What a difference two months can makes in markets. In December, literally nobody was talking about gold. Meantime, everybody is bullish, lead by major financial institutions.
Deutsche Bank is the latest major financial institution to become bullish take on gold. The company urged investors to buy bullion for financial insurance.
Citi’s global asset allocation team already was bullish on gold, giving it an overweight recommendation, declaring that has “gone even longer” on precious metals.

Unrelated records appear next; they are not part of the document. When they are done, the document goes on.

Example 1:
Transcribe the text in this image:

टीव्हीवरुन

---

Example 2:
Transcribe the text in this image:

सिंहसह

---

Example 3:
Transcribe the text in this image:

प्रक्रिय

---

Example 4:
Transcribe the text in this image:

The asset allocation teams says: “To balance the portfolio, cash goes to underweight — in a negative rate world gold may replace cash in portfolios.”
Moreover, Bank of America Merrill Lynch said last week that “gold funds accumulated their largest inflows since 2009 and equity funds posted their longest run of outflows since 2008 in the last week as financial market turmoil continued to unnerve investors,” as reported by Reuters.

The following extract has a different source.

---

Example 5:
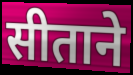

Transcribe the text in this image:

सीताने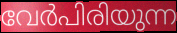
വേർപിരിയുന്ന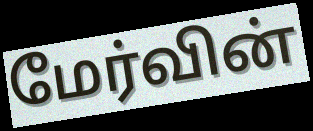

Now, we have said repeatedly throughout 2015 that gold’s reaction on the Fed’s “interest rate hike” narrative was exaggerated. Consequently, gold’s upward re-adjustment would be aggressive as well.

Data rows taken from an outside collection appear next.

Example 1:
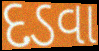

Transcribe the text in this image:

દડવા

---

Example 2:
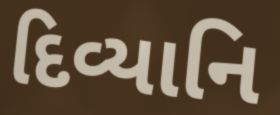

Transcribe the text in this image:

દિવ્યાનિ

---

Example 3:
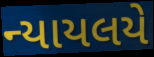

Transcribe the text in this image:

ન્યાયલયે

USfunds.com issued a very interesting comparison between January of this year and last year, which makes our point as well.
In January 2015, the five-year Treasury yield averaged 1.37%, while inflation, less food and energy, posted a tepid 0.2%. This resulted in an overall real rate of 1.35%. But this year, real rates have gone negative. With the five-year yield at 1.51 percent and inflation at a healthy 2.2%, real rates have dropped to negative 0.69%. This has helped make gold much more attractive to investors. For the month, as of February 24, the precious metal has risen nearly 10%.
In closing, it is interesting to note that the San Francisco Fed is calling for a period of inflation overshoot. You read that correctly, inflation overshoot. The Fed sees possible benefit in allowing inflation to rise above 2% for a short period to achieve a better balance between the Fed’s dual mandates.